Raie, Parì, Artà, Rubello (Borgate) da Pont Canavese, anello

difficoltà: EE   [scala difficoltà]
esposizione prevalente: Sud-Ovest
quota partenza (m): 500
quota vetta/quota massima (m): 800
dislivello salita totale (m): 400

copertura rete mobile
dato non disponibile

contributors: giuliof
ultima revisione: 10/03/12

località partenza: Pont Canavese (Pont Canavese , TO )

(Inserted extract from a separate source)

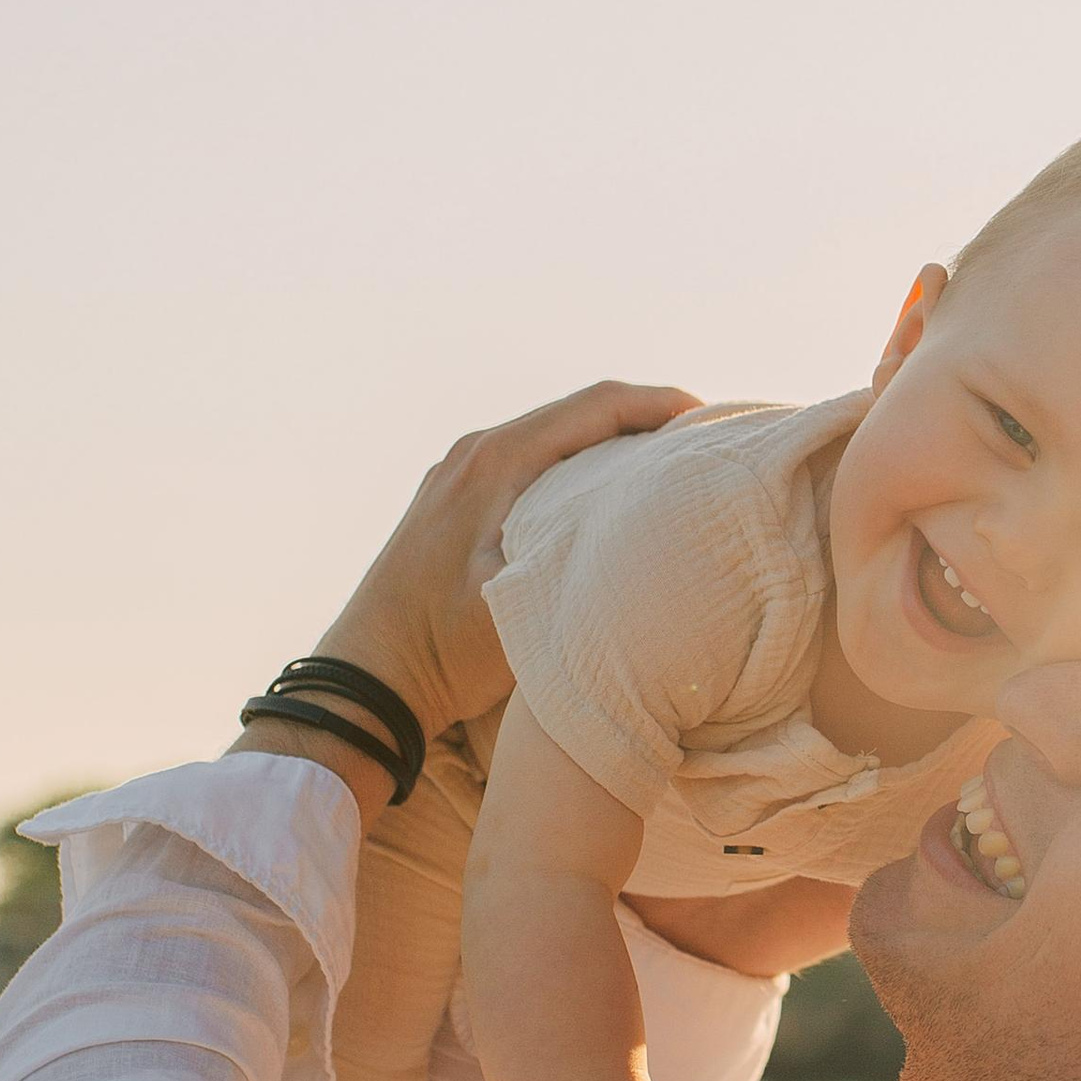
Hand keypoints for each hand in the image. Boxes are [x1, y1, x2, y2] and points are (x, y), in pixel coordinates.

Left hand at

cartografia: Mu 1/20.000 n. 4 Valle Sacra

note tecniche:
Breve ma suggestivo anello in un angolo dimenticato della bassa Val Soana, il vallone del Rio Bigio dal quale è possibile vedere da un'insolita angolazione il versante dell'Arbella con le sue numerose borgate.
http://digilander.libero.it/archiviorisveglio/2003/08-03-7.html

descrizione itinerario:
Questa escursione propone la visita delle borgate Raie, Parì, Artà e Rubello con giro ad anello che può partire direttamente da Pont. Si imbocca la strada per Frassinetto, dopo il primo tornante appena fuori dall’abitato si imbocca a sinistra una stradina che presto diventa sterrata ma accettabile anche per un’utilitaria, indicazione su cartello bianco, la si segue fino a giungere alla borgata dove, pochi metri oltre uno slargo in cui è possibile parcheggiare, si osserva un bel pilone votivo a base quadrangolare dipinto sui vari lati ed una chiesetta ben conservati.
Questa è l’unica borgata del gruppo ad avere alcune abitazioni ristrutturare ed abitate prevalentemente nei fine settimana.
Entrati in Raie si percorre la mulattiera bassa, quella tratteggiata in nero sulla carta Mu e si prosegue verso nord fino al torrente Bigio dove troviamo i resti del vecchio ponte di legno ormai in rovina.
Qui inizia la parte più impegnativa della gita, quella che giustifica la valutazione EE. Bisogna guadare il torrente dopo aver valutato la portata dell’acqua che non sempre lo permette, prestare attenzione in quanto poco sotto sono presenti salti di parecchi metri prima che il rio entri nel Soana.
Poi si risale per vaghe tracce che spesso si perdono in mezzo ai rovi ed arbusti spinosi di ogni tipo, si osservano muretti a secco ormai quasi del tutto devastati dai cinghiali. Dopo pochi minuti su di un pendio particolarmente ripido che non offre alternative, si giunge a quel che resta dell’antica borgata Parì, le costruzioni avvicinabili ma pericolanti sono solo un paio mentre tutto il resto è immerso nelle vegetazione.
Si prosegue poi, sempre su tracce di sentiero, sulla destra orografica del rio Bigio fino al punto in cui la bastionata rocciosa diventa quasi aderente al corso d’acqua e la gola si restringe, dove si osserva un grande masso adagiato nel greto. Qui occorre scendere seguendo una labile traccia che non risulta visibile finché non ci si avvicina ad un punto in cui sembra impossibile passare.
Si guada con attenzione e si guadagna l’altra sponda dalla quale si risale su pendio ripido e scivoloso ma finalmente senza spine, verso la mulattiera che si trova poche decine di metri più in alto, la stessa che collega Raie con le borgate di Frassinetto.
Raggiunta tale mulattiera termina la parte più difficile della gita. In qualunque modo si raggiunga la mulattiera segnata con bolli rossi può essere interessante osservare i due piloni votivi ed il ponte sul bigio poco più avanti, l’unico rimasto agibile nella zona. Giunti in prossimità di alcuni ruderi (pilastri) durante il ritorno, la mulattiera principale tende a scendere leggermente, se ci manteniamo in alto seguendone una meno evidente che attraversa muretti e terrazzi possiamo arrivare direttamente alla borgata Artà formata da tre abitazioni diroccate a ridosso delle quali è ancora presente una vecchia vigna.
Si scende poi lungo il crinale con sentiero all’ultima borgata, Rubello, che per la sua collocazione e disposizione presenta alcune analogie con Ciuccia, una borgata pochi chilometri più a monte sempre lungo il corso del Soana.
Da qui si scende poi lungo la mulattiera puntando verso Pont per il rientro.